Prima le vittime e la loro guarigione, poi il resto. L’intervento delle forze dell’ordine a Caivano è un’azione importante e dovuta da replicarsi in tanti altri territori perché, se hai gli spacciatori sotto casa, non invochi lo psicologo per gli stessi, ma la tutela di base per l’incolumità delle persone. E’ evidente, poi, che la violenza cui stiamo assistendo sia dovuta a famiglie del tutto assenti e disinteressate, in contesti poveri e degradati, come in contesti decisamente “bene” o in altri più comunemente definiti normali. Un segnale necessario è quindi l’inasprimento delle pene per gli adulti che, dopo i richiami e gli aiuti di scuola e servizi sociali, si ostinassero a trascurare o maltrattare i minori, dimostrando netta incapacità parentale: il bene dei figli prevale sempre su quello dei loro genitori. Il decreto, inoltre, abbassa l’età per una serie di misure, come l’ammonimento per i minori dai dodici anni in su, poiché è indubbio che la criminalità organizzata si avvalga proprio dei minori di quattordici anni per la loro impunibilità. Mi pare una misura minima, educativa più che repressiva, l’impedimento dell’accesso ai social al minore che ha compiuto violenze e le ha diffuse via Internet (in “Disposizioni in materia di tutela dei minori che utilizzano dispositivi informatici”).
Si tratta di impedire un’ulteriore violenza sulle vittime e di prevenire che altri facciano lo stesso, poiché tutto, ma proprio tutto, si impara attraverso l’emulazione (“Una cosa così solo nei porno”, dai fatti di Palermo).
Detto questo, le nuove misure restrittive devono essere anticipate e seguite da interventi educativi incisivi, con l’esercito di educatori, assistenti sociali, operatori della cultura invocati dal parroco e dalla preside di Caivano.
Le “Disposizioni in materia di offerta educativa” ritengo siano “misure urgenti di contrasto al disagio giovanile, alla povertà educativa e alla criminalità minorile” come recita il Decreto.
Servono risorse massicce, ma mirate e non occasionali, per costruire sicurezza e opportunità. Le famiglie si aiutano dando lavoro ai genitori e sostegno nel loro compito educativo, mentre sono al lavoro.

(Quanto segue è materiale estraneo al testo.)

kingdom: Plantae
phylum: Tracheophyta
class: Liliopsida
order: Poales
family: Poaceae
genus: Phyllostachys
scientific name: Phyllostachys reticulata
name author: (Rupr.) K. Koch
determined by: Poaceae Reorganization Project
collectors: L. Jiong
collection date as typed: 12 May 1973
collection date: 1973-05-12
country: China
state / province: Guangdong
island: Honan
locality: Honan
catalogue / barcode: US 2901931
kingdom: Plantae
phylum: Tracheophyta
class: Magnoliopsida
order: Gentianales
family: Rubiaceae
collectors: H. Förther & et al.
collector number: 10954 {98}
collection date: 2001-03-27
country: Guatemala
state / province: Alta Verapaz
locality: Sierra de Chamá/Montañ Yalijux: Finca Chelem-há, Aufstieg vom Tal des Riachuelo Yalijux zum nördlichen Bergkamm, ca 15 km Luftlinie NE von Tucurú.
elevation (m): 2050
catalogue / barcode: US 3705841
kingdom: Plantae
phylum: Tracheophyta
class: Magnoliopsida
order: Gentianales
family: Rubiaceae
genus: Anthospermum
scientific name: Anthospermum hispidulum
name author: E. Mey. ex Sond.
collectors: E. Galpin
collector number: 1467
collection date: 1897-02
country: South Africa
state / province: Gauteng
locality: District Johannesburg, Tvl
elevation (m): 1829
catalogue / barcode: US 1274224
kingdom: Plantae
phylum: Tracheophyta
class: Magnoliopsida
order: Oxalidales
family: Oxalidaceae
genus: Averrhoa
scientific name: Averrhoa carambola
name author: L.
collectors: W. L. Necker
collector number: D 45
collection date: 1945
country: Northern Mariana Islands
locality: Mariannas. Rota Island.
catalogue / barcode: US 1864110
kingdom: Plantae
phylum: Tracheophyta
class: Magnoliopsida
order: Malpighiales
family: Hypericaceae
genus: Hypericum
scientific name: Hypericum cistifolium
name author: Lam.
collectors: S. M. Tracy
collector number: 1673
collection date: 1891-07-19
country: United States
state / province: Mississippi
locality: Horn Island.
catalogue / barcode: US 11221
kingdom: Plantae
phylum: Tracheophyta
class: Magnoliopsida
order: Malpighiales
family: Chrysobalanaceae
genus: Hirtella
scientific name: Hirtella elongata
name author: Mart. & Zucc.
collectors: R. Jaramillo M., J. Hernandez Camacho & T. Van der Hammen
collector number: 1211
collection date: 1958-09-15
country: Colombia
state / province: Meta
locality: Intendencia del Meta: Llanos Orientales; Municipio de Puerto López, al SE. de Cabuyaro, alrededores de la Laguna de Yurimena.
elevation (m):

Soprattutto nelle aree dove dilaga la criminalità, serve una scuola statale che funzioni (e insieme una scuola paritaria libera e gratuita per tutti) per tornare a essere un’alternativa alla devianza e un ascensore sociale.
Spazi, strumenti e servizi per lo sport e le attività, anche ecclesiali, che tengono i minori lontano dalla strada e dal divano.
Sono i luoghi che producono, ciascuno a loro modo, il vuoto sentimentale e morale di oggi.